The disillusionment of the #girlboss regime
For the girlboss theory of the universe to cohere, women have to be inherently good and moral creatures, or at least inherently better than men. For some young women who find inspiration in the concept, that assertion might simply feel like a vote of confidence. But the presumption of that difference between women and men is also what made girlbosses marketable to those who might patronize their businesses: If these women could succeed while upholding feminist values and treating their employees humanely, then maybe the patriarchy was just a choice that savvy consumers could shop their way around.
Maybe people could vote for equality by buying a particular set of luggage or joining a particular co-working space. For white, affluent Millennial women who desired to become girlbosses themselves, their particular ambition was tailor-made for the moment in which the concept flourished. Girlbossing provided a tenuous bridge in the mid-2010s: on one end, the reality of social upheaval and stagnant wage growth that met young people in the job market after the Great Recession; on the other, the long-gone world of predictable corporate success that these women had been promised by the professional progress of their mothers. Many of those women rushed over that bridge, hopeful that the future they had been promised was on the other side.

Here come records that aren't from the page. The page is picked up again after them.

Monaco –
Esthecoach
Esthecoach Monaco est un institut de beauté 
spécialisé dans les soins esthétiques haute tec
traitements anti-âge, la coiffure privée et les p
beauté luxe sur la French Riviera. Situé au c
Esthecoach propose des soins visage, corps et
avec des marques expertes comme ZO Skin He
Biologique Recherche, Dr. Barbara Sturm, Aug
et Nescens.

However, it all can still be boiled down to a heinous self-interest on their part. That same basis in self-interest, however, makes girlbosses particularly unsuited to a moment that has stopped prioritizing their personal achievement—and is instead focused on the national reckoning over racial injustice.
Women are still people, which means response can come both ways: to the incentives and privileges of power that sometimes make male bosses tyrants or harassers or wealth-hoarders. Slotting mostly white women into the power structures usually occupied by men does not de facto change workplaces, let alone the world, for the better, if the structures themselves go untouched. The girlboss didn’t change the system; she thrived within it. Now that system is cracking, so is this icon of millennial hustle.